- WORK ITEM -
Can you find the lines of the listing that include "Issue" and copy every one?

▶

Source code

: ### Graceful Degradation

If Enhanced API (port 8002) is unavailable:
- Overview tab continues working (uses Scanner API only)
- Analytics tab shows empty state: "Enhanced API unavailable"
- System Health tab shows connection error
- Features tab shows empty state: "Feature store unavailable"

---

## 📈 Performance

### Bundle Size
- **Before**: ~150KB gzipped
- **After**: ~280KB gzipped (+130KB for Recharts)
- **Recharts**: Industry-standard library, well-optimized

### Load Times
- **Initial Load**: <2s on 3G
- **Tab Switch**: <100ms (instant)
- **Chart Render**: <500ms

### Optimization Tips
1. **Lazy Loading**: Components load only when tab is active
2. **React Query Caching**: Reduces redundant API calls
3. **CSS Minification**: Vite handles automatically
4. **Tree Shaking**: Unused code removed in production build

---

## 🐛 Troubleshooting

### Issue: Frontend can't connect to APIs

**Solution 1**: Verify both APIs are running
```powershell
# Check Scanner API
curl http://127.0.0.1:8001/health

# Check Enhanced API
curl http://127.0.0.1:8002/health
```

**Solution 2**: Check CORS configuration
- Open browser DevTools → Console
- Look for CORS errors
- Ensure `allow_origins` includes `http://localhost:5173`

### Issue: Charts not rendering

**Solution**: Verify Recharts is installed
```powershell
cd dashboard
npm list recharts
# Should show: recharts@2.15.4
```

◀
▶

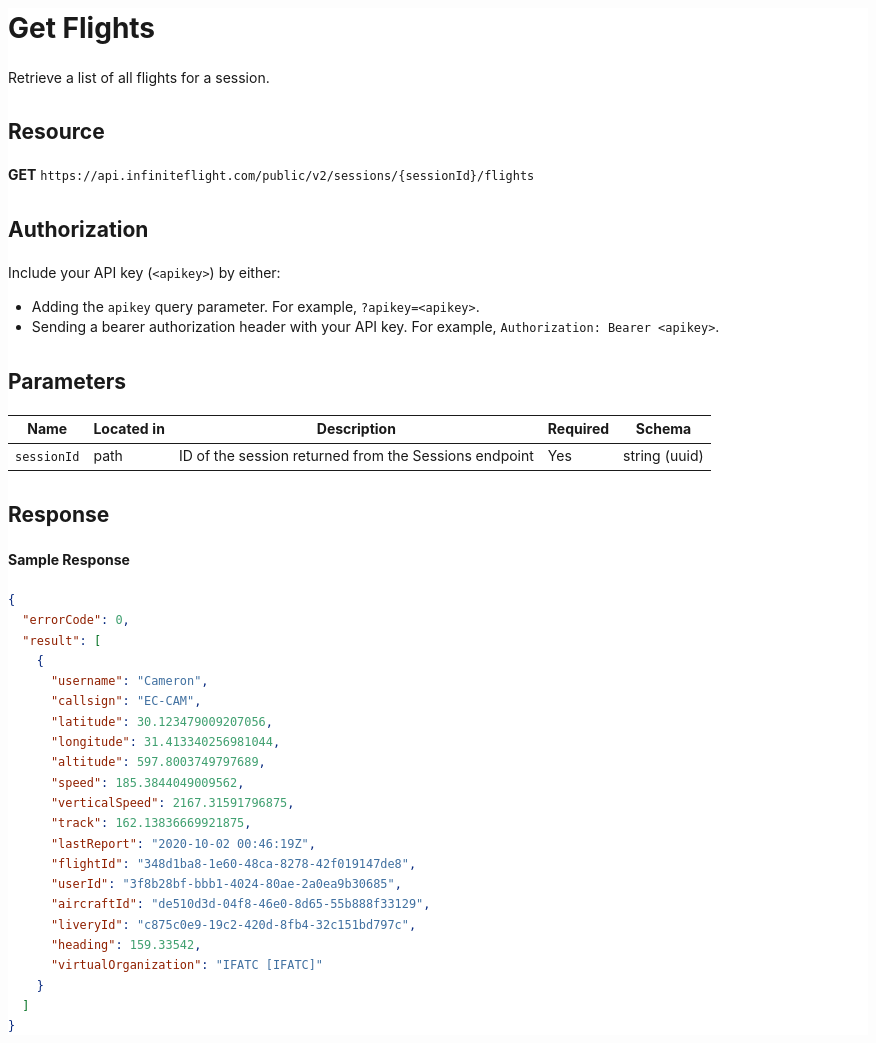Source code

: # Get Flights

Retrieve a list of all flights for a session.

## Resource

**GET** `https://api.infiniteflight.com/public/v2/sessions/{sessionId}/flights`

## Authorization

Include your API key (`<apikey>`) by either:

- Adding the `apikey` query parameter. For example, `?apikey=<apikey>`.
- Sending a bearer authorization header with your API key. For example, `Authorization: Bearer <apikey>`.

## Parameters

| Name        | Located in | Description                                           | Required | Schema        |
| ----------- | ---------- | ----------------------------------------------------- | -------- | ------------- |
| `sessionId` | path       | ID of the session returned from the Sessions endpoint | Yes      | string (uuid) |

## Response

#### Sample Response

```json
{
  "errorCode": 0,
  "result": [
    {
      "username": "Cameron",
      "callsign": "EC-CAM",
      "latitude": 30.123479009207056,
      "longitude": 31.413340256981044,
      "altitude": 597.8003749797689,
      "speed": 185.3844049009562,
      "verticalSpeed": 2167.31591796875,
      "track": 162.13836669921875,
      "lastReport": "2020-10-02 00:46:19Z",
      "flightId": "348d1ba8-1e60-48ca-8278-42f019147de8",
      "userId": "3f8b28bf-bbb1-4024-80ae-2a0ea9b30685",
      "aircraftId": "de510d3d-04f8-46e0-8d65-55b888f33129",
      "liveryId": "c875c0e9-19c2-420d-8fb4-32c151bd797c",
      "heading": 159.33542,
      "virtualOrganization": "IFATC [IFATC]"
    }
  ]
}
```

◀

- RESULT FOR THIS EXERCISE -
### Issue: Frontend can't connect to APIs
### Issue: Charts not rendering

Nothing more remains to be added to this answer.